**Tasks:**
1: According to the Rockets–Grizzlies game preview, the Rockets' start is their best since which season?
2: Carry on the Rockets–Grizzlies game preview from its final sentence.

**Reading text:**
* * * * * * * * *

# Regular Season Game 8: Houston Rockets @ Memphis Grizzlies



## Cornholio (Feb 13, 2005)

*(6-1)/(1-4)*

When/Where:
*Tuesday, November 13, 7:00 p.m. CST*
*FedEx Forum*​













































*Alston / McGrady / Battier / Hayes / Yao*














































*Stoudamire / Miller / Gay / Gasol / Milicic*


*Preview

The Rockets haven't been great on offense and have had a fairly unforgiving schedule through the first two weeks of the season.

They're off to a fast start anyway.

Despite some early-season hurdles and adjustments to a new offense, the Rockets are off to their best start since the 1996-97 season heading into Tuesday's game against the Memphis Grizzlies.

The Rockets are 6-1 and have already scored wins over the San Antonio Spurs, Utah Jazz and Los Angeles Lakers. The victories over the Jazz and Lakers came on the road.

Considering that the Rockets don't believe they've come close to playing their best basketball, the start has been especially impressive.

* * * * * * * * *

**Entries provided:**
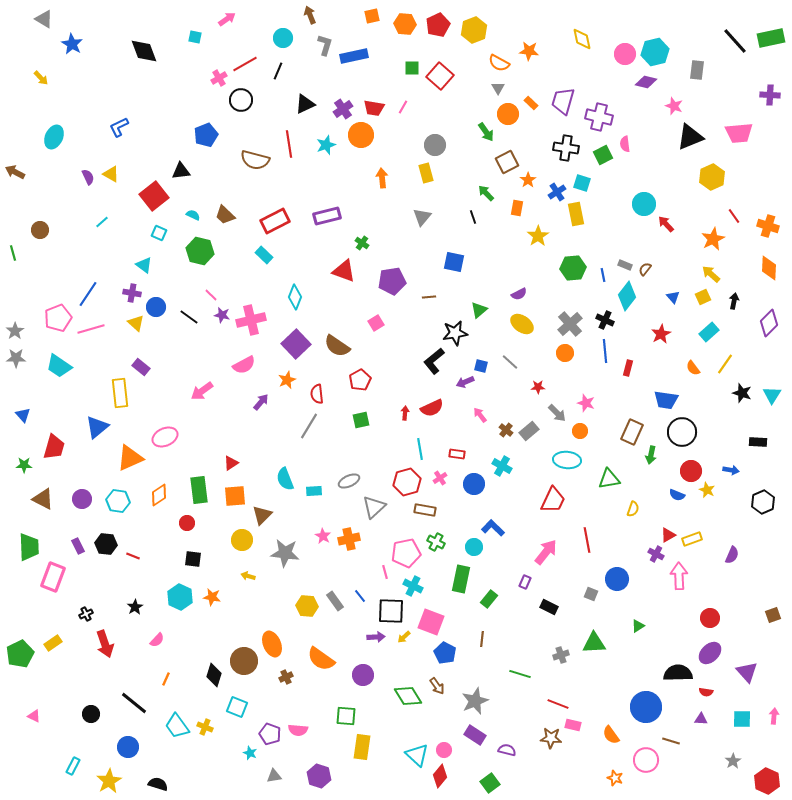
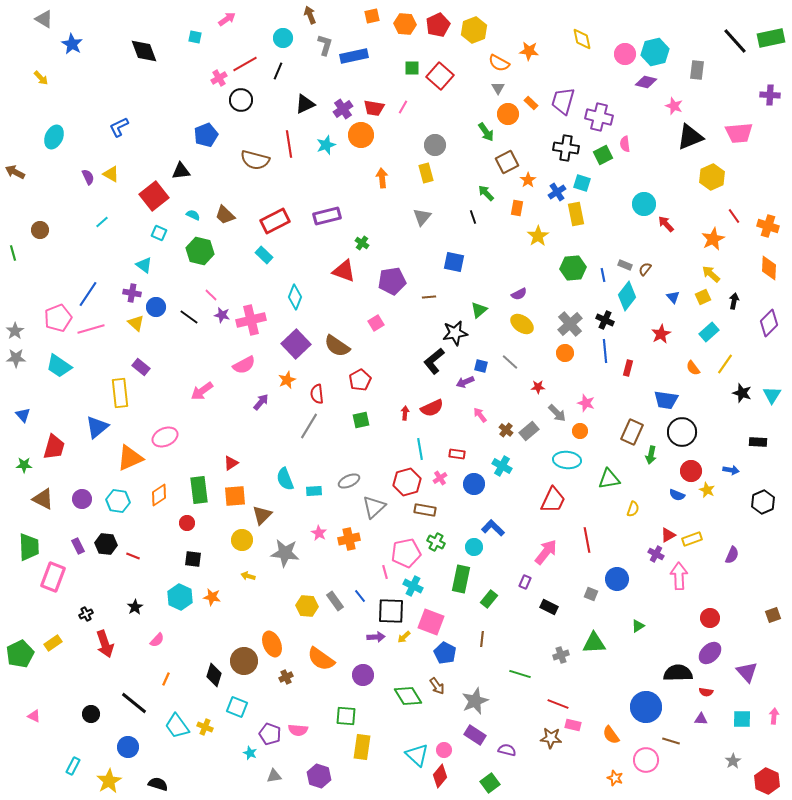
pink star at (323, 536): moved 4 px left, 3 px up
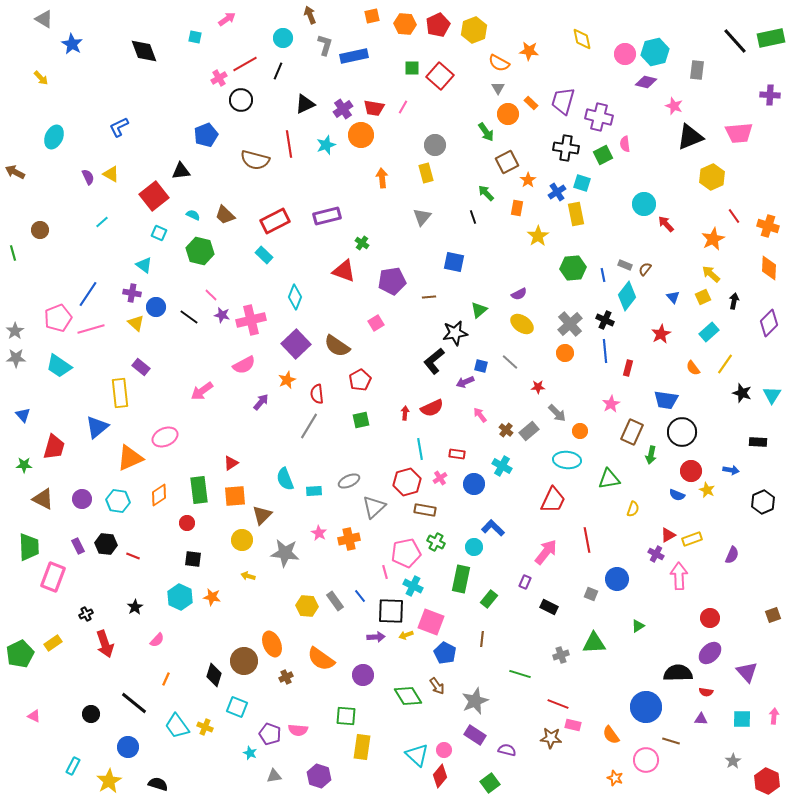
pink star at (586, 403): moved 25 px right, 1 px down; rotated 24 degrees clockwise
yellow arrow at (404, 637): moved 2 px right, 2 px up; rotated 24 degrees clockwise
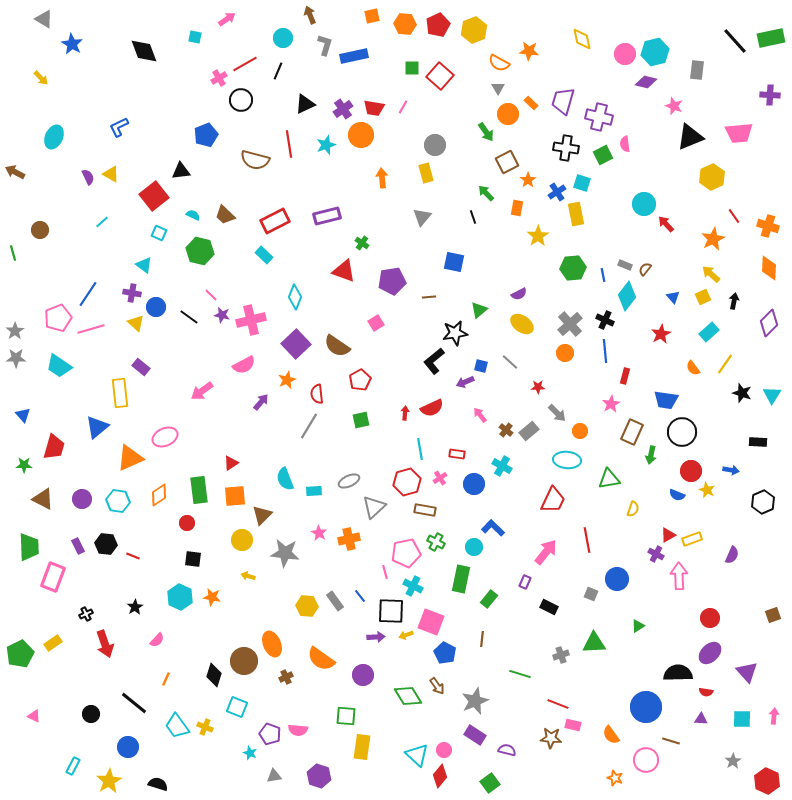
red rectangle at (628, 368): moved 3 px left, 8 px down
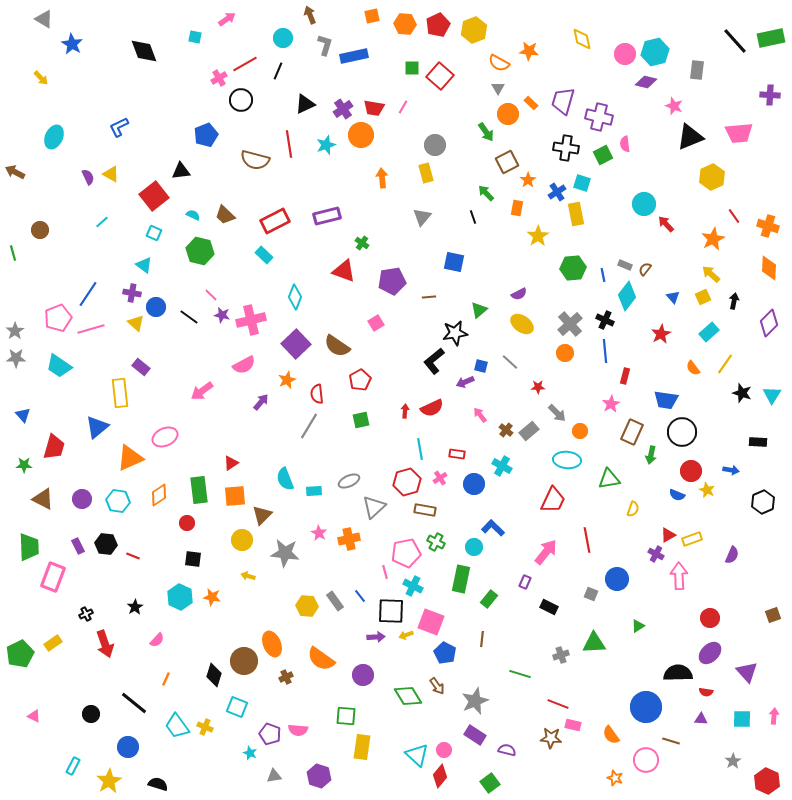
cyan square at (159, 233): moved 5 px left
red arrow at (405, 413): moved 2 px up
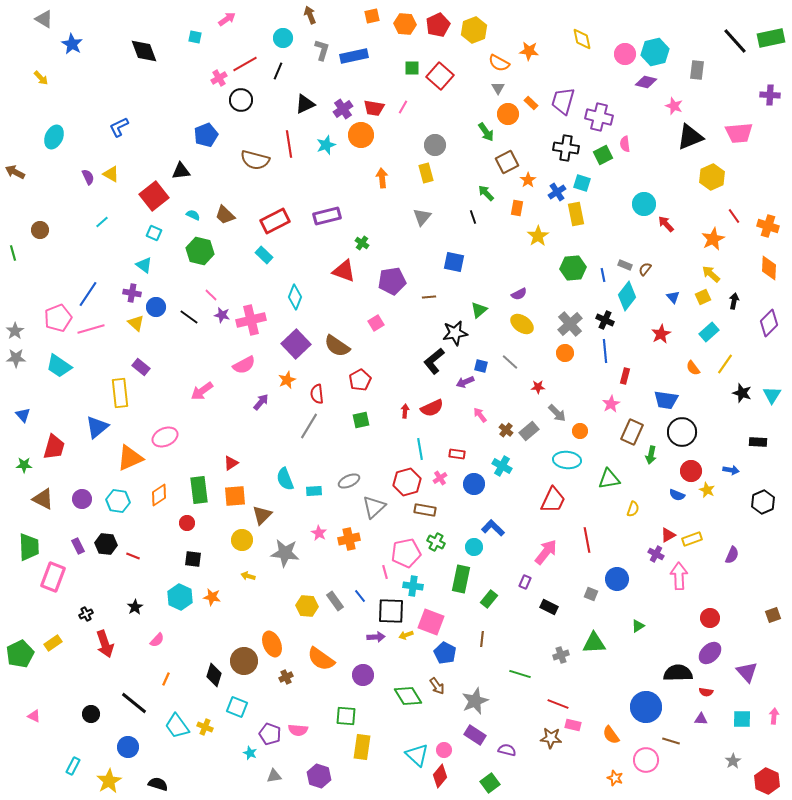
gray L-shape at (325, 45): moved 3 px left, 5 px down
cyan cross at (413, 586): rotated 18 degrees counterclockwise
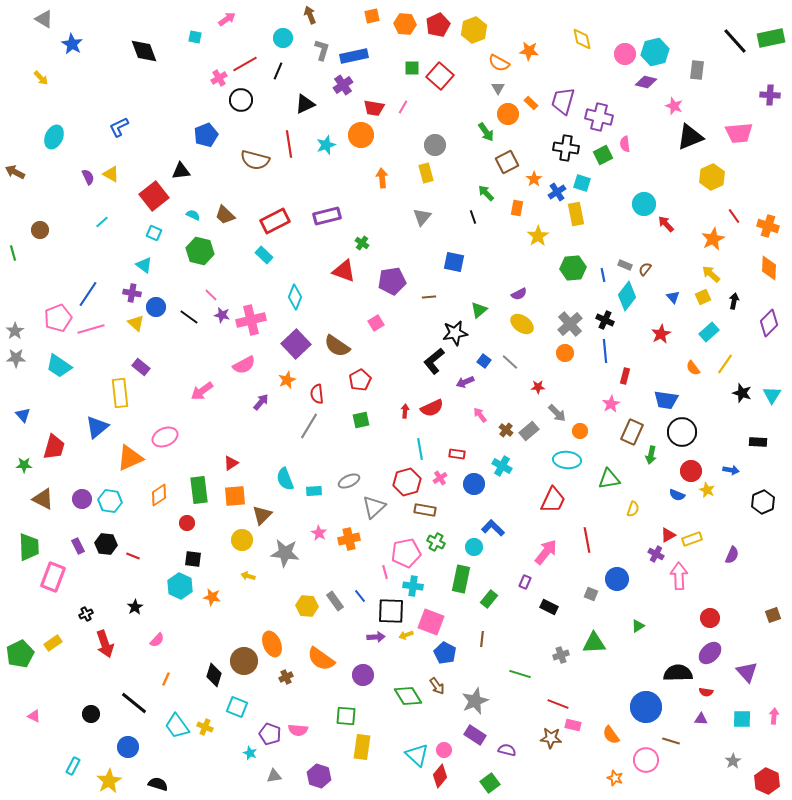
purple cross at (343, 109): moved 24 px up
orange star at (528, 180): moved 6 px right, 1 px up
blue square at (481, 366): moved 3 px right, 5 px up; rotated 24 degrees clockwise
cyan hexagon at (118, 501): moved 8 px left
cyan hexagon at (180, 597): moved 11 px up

* * * * * * * * *

**Results in order:**
1: The 1996-97 season.

2:
"It's good to get off to a fast start," Rockets guard Luther Head said. "It gives us confidence right away to know we can win games when we're not even at the level of playing where we think we can be. It's definitely a positive."

The Rockets have pulled it off despite needing more time to adjust to Rick Adelman's wide-open offense.

Through the first two weeks, Houston is averaging 95.1 points per game on 43.2 percent shooting. The Rockets are 19th among the league's 30 teams in scoring and have, at times, given up turnovers in bunches.

For the most part, Tracy McGrady and Yao Ming have adjusted well to the new system. McGrady is third in the league in scoring with 27.3 points per game, while Yao was named the Western Conference's Player of the Week Monday after productive four games.

But Adelman is seeking more consistent production from the rest of his lineup.

That's something the Rockets expect to get in time.

"We play hard every single night, and as a team, we understand each other," Rockets forward Shane Battier said. "But I still think we have long ways to go. We haven't really shot the ball well all season. And once that comes around, and it will, we will be a much better offensive team."

The Rockets have been able to lean on their defense as that offensive chemistry develops.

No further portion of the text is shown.